**EXERCISE PROMPT**
The entries below are to be returned as written, with all pictures dropped.

**PROVIDED RECORDS**
++++++++++
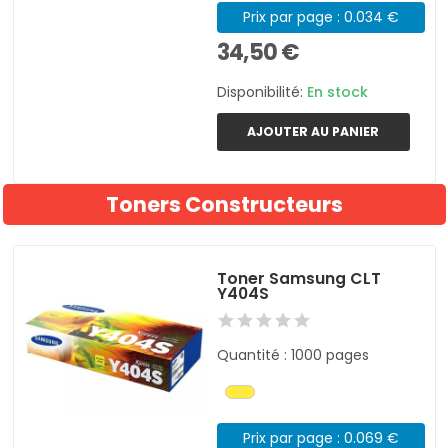
Prix par page : 0.034 €
34,50 €
Disponibilité:
En stock
AJOUTER AU PANIER
Toners Constructeurs
Toner Samsung CLT
Y404S
Quantité : 1000 pages
Prix par page : 0.069 €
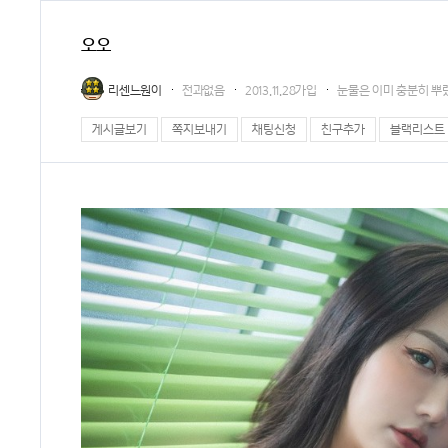
오오
리센느원이
전과없음
2013.11.28가입
눈물은 이미 충분히 뿌
게시글보기
쪽지보내기
채팅신청
친구추가
블랙리스트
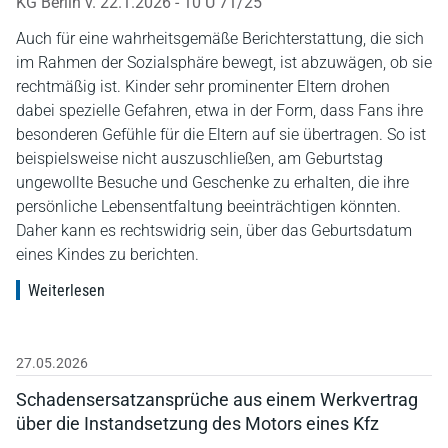
KG Berlin v. 22.1.2026 - 10 U 71/25
Auch für eine wahrheitsgemäße Berichterstattung, die sich
im Rahmen der Sozialsphäre bewegt, ist abzuwägen, ob sie
rechtmäßig ist. Kinder sehr prominenter Eltern drohen
dabei spezielle Gefahren, etwa in der Form, dass Fans ihre
besonderen Gefühle für die Eltern auf sie übertragen. So ist
beispielsweise nicht auszuschließen, am Geburtstag
ungewollte Besuche und Geschenke zu erhalten, die ihre
persönliche Lebensentfaltung beeinträchtigen könnten.
Daher kann es rechtswidrig sein, über das Geburtsdatum
eines Kindes zu berichten.
Weiterlesen
27.05.2026
Schadensersatzansprüche aus einem Werkvertrag
über die Instandsetzung des Motors eines Kfz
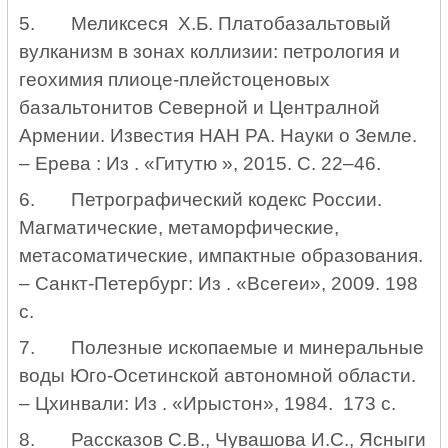
5.
Меликсеся Х.Б. Платобазальтовый
вулканизм в зонах коллизии: петрология и
геохимия плиоце-плейстоценовых
базальтонитов Северной и Централной
Армении. Известия НАН РА. Науки о Земле.
– Ерева : Из . «Гитутю », 2015. С. 22–46.
6.
Петрографический кодекс России.
Магматические, метаморфические,
метасоматические, импактные образования.
– Санкт-Петербург: Из . «Всегеи», 2009. 198
с.
7.
Полезные ископаемые и минеральные
воды Юго-Осетинской автономной области.
– Цхинвали: Из . «Ирыстон», 1984. 173 с.
8.
Рассказов С.В., Чувашова И.С., Ясныги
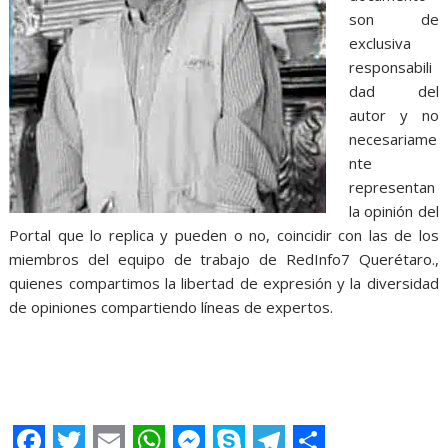
son de
exclusiva
responsabili
dad del
autor y no
necesariame
nte
representan
la opinión del
Portal que lo replica y pueden o no, coincidir con las de los
miembros del equipo de trabajo de RedInfo7 Querétaro.,
quienes compartimos la libertad de expresión y la diversidad
de opiniones compartiendo líneas de expertos.
Lo del campestre, Lo del campestre, Lo del campestre, Lo del
campestre, Lo del campestre, Lo del campestre, Lo del
campestre, Lo del campestre, Lo del campestre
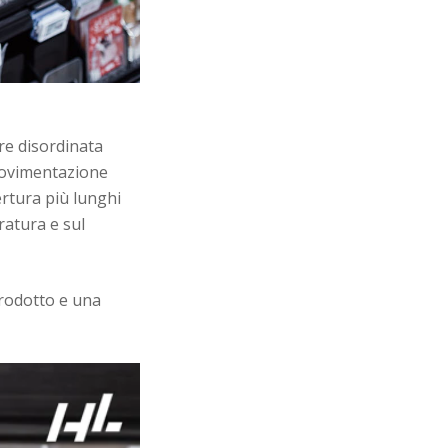
re disordinata
 movimentazione
ertura più lunghi
ratura e sul
prodotto e una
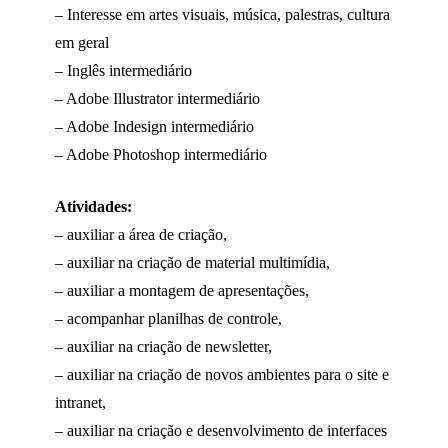
– Interesse em artes visuais, música, palestras, cultura
em geral
– Inglês intermediário
– Adobe Illustrator intermediário
– Adobe Indesign intermediário
– Adobe Photoshop intermediário
Atividades:
– auxiliar a área de criação,
– auxiliar na criação de material multimídia,
– auxiliar a montagem de apresentações,
– acompanhar planilhas de controle,
– auxiliar na criação de newsletter,
– auxiliar na criação de novos ambientes para o site e
intranet,
– auxiliar na criação e desenvolvimento de interfaces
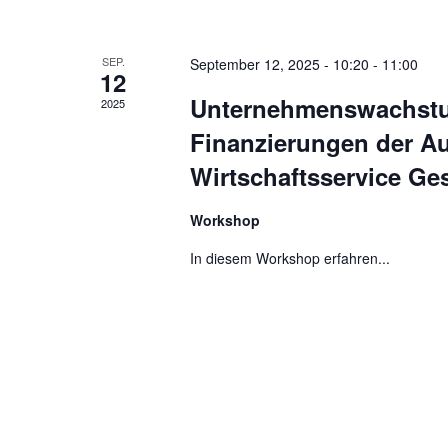
SEP.
September 12, 2025 - 10:20
-
11:00
12
Unternehmenswachstum
2025
Finanzierungen der Au
Wirtschaftsservice Ge
Workshop
In diesem Workshop erfahren...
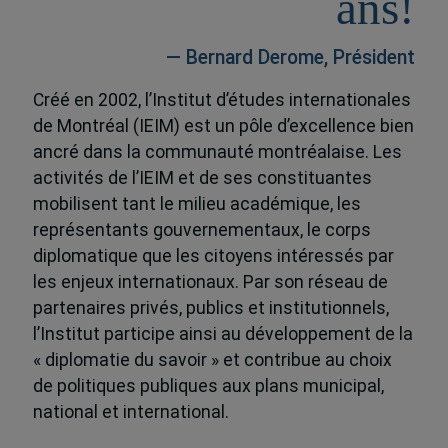
ans!
— Bernard Derome, Président
Créé en 2002, l’Institut d’études internationales
de Montréal (IEIM) est un pôle d’excellence bien
ancré dans la communauté montréalaise. Les
activités de l’IEIM et de ses constituantes
mobilisent tant le milieu académique, les
représentants gouvernementaux, le corps
diplomatique que les citoyens intéressés par
les enjeux internationaux. Par son réseau de
partenaires privés, publics et institutionnels,
l’Institut participe ainsi au développement de la
« diplomatie du savoir » et contribue au choix
de politiques publiques aux plans municipal,
national et international.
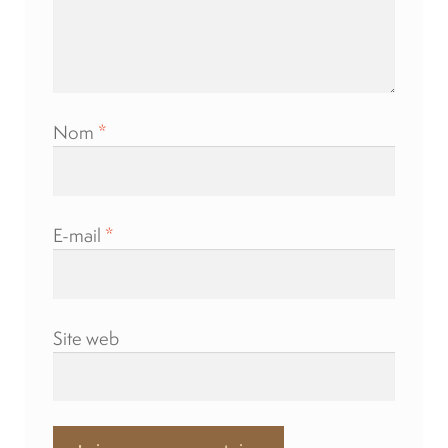
Nom
*
E-mail
*
Site web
++++++++++
**ANSWER TO THIS TASK**
Prix par page : 0.034 €
34,50 €
Disponibilité:
En stock
AJOUTER AU PANIER
Toners Constructeurs
Toner Samsung CLT
Y404S
Quantité : 1000 pages
Prix par page : 0.069 €
오오
리센느원이
전과없음
2013.11.28가입
눈물은 이미 충분히 뿌
게시글보기
쪽지보내기
채팅신청
친구추가
블랙리스트
KG Berlin v. 22.1.2026 - 10 U 71/25
Auch für eine wahrheitsgemäße Berichterstattung, die sich
im Rahmen der Sozialsphäre bewegt, ist abzuwägen, ob sie
rechtmäßig ist. Kinder sehr prominenter Eltern drohen
dabei spezielle Gefahren, etwa in der Form, dass Fans ihre
besonderen Gefühle für die Eltern auf sie übertragen. So ist
beispielsweise nicht auszuschließen, am Geburtstag
ungewollte Besuche und Geschenke zu erhalten, die ihre
persönliche Lebensentfaltung beeinträchtigen könnten.
Daher kann es rechtswidrig sein, über das Geburtsdatum
eines Kindes zu berichten.
Weiterlesen
27.05.2026
Schadensersatzansprüche aus einem Werkvertrag
über die Instandsetzung des Motors eines Kfz
5.
Меликсеся Х.Б. Платобазальтовый
вулканизм в зонах коллизии: петрология и
геохимия плиоце-плейстоценовых
базальтонитов Северной и Централной
Армении. Известия НАН РА. Науки о Земле.
– Ерева : Из . «Гитутю », 2015. С. 22–46.
6.
Петрографический кодекс России.
Магматические, метаморфические,
метасоматические, импактные образования.
– Санкт-Петербург: Из . «Всегеи», 2009. 198
с.
7.
Полезные ископаемые и минеральные
воды Юго-Осетинской автономной области.
– Цхинвали: Из . «Ирыстон», 1984. 173 с.
8.
Рассказов С.В., Чувашова И.С., Ясныги
son de
exclusiva
responsabili
dad del
autor y no
necesariame
nte
representan
la opinión del
Portal que lo replica y pueden o no, coincidir con las de los
miembros del equipo de trabajo de RedInfo7 Querétaro.,
quienes compartimos la libertad de expresión y la diversidad
de opiniones compartiendo líneas de expertos.
Lo del campestre, Lo del campestre, Lo del campestre, Lo del
campestre, Lo del campestre, Lo del campestre, Lo del
campestre, Lo del campestre, Lo del campestre
re disordinata
 movimentazione
ertura più lunghi
ratura e sul
prodotto e una
– Interesse em artes visuais, música, palestras, cultura
em geral
– Inglês intermediário
– Adobe Illustrator intermediário
– Adobe Indesign intermediário
– Adobe Photoshop intermediário
Atividades:
– auxiliar a área de criação,
– auxiliar na criação de material multimídia,
– auxiliar a montagem de apresentações,
– acompanhar planilhas de controle,
– auxiliar na criação de newsletter,
– auxiliar na criação de novos ambientes para o site e
intranet,
– auxiliar na criação e desenvolvimento de interfaces
SEP.
September 12, 2025 - 10:20
-
11:00
12
Unternehmenswachstum
2025
Finanzierungen der Au
Wirtschaftsservice Ge
Workshop
In diesem Workshop erfahren...
ans!
— Bernard Derome, Président
Créé en 2002, l’Institut d’études internationales
de Montréal (IEIM) est un pôle d’excellence bien
ancré dans la communauté montréalaise. Les
activités de l’IEIM et de ses constituantes
mobilisent tant le milieu académique, les
représentants gouvernementaux, le corps
diplomatique que les citoyens intéressés par
les enjeux internationaux. Par son réseau de
partenaires privés, publics et institutionnels,
l’Institut participe ainsi au développement de la
« diplomatie du savoir » et contribue au choix
de politiques publiques aux plans municipal,
national et international.
Nom
*
E-mail
*
Site web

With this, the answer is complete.